YOUR OBJECTIVE -> Scan the entries below. List each line with "rule".

(Items from a dataset)

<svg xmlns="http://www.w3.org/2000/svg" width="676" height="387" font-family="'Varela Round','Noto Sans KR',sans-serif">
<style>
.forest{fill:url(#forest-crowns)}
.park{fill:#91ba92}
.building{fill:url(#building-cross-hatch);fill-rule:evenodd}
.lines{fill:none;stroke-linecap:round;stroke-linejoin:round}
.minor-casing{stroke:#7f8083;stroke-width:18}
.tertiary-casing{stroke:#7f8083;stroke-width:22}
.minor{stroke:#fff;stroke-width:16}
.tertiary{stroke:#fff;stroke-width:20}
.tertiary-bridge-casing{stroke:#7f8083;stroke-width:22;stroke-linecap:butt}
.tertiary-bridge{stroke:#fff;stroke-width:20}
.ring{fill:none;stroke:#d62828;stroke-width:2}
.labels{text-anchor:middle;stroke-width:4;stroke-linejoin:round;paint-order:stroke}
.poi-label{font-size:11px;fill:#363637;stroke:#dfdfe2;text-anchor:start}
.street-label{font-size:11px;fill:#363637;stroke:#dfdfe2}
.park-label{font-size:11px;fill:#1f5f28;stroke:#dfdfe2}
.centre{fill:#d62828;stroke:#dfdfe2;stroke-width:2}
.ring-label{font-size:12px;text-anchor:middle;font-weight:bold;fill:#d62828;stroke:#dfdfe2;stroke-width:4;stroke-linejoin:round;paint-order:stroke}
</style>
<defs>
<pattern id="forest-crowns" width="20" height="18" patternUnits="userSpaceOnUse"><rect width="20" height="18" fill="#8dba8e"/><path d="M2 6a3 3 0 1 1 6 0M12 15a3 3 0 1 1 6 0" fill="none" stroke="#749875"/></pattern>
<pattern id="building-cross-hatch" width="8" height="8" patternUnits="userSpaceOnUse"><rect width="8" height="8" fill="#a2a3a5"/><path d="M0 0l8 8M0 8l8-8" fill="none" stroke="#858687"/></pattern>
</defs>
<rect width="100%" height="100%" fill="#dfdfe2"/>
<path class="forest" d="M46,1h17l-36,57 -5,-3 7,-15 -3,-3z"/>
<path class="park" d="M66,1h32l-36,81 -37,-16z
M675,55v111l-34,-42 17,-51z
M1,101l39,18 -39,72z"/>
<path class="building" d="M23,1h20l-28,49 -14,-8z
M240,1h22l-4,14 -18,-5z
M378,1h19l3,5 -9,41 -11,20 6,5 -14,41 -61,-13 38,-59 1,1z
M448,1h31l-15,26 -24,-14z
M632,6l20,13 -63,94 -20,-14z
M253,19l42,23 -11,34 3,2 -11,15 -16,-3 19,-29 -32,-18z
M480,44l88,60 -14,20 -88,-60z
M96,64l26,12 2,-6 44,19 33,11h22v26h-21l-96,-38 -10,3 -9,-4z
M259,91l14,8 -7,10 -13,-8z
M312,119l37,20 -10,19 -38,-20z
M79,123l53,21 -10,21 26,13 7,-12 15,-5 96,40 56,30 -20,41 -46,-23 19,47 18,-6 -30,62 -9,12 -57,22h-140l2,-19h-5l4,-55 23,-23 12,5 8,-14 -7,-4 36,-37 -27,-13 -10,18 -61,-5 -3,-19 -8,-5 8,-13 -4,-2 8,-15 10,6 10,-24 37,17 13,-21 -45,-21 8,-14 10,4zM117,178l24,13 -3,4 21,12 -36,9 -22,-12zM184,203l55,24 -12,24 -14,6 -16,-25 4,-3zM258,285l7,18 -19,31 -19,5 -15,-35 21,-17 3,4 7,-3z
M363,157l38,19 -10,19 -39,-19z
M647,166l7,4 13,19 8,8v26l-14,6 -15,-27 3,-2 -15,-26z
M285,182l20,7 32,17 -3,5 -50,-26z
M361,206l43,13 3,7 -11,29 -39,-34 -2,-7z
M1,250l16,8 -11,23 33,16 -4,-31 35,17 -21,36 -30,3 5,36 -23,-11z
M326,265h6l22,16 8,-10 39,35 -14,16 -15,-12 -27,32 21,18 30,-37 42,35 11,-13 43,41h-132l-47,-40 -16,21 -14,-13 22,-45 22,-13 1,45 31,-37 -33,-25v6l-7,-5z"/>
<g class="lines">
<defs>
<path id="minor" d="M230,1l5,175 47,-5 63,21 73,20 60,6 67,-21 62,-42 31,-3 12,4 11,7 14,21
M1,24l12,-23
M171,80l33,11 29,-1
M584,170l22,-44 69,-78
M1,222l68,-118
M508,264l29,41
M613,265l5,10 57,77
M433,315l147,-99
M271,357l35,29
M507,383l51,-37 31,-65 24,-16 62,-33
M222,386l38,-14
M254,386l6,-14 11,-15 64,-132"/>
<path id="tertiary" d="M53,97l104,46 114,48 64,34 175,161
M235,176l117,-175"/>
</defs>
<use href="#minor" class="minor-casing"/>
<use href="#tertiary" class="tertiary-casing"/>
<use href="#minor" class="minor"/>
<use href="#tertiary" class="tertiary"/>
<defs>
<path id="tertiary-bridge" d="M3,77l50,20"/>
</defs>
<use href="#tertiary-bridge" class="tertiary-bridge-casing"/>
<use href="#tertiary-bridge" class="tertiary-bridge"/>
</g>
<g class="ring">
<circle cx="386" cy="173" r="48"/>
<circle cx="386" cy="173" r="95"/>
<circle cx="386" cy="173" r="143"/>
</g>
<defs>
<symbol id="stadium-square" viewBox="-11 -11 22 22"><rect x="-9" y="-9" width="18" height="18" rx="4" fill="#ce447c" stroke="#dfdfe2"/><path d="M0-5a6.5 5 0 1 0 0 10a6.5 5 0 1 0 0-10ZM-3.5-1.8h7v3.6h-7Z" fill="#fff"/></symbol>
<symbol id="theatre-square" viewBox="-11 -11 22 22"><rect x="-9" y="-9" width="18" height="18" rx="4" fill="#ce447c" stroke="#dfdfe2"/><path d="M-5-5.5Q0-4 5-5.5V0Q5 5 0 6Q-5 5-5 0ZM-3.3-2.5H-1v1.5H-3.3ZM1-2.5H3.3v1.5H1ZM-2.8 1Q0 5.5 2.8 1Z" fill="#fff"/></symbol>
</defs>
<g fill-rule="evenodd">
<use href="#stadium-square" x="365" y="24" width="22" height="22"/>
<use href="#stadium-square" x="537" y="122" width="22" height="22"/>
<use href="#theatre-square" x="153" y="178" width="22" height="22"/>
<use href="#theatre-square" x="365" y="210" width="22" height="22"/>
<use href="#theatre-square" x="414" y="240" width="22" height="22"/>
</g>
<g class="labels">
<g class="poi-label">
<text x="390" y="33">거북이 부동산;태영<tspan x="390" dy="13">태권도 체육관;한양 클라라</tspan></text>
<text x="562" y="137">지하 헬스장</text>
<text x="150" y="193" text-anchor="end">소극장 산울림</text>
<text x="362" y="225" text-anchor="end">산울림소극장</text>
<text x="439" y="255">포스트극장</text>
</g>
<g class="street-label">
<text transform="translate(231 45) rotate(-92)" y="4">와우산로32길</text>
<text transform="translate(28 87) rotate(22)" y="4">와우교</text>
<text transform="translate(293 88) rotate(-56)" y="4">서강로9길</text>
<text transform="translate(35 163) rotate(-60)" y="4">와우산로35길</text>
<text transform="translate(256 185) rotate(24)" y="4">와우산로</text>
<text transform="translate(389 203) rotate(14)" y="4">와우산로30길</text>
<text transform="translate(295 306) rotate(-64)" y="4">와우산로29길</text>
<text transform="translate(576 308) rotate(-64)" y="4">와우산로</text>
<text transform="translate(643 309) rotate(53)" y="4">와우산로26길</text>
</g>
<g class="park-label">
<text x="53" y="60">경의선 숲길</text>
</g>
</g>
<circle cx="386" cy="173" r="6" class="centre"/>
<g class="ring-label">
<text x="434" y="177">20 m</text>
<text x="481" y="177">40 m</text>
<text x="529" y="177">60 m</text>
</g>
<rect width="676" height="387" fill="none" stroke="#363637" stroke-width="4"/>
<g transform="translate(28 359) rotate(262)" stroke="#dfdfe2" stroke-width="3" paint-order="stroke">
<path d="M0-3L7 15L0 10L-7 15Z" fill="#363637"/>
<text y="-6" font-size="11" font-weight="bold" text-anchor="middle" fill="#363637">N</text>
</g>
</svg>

PROBLEM SOLUTION ->
.building{fill:url(#building-cross-hatch);fill-rule:evenodd}
<g fill-rule="evenodd">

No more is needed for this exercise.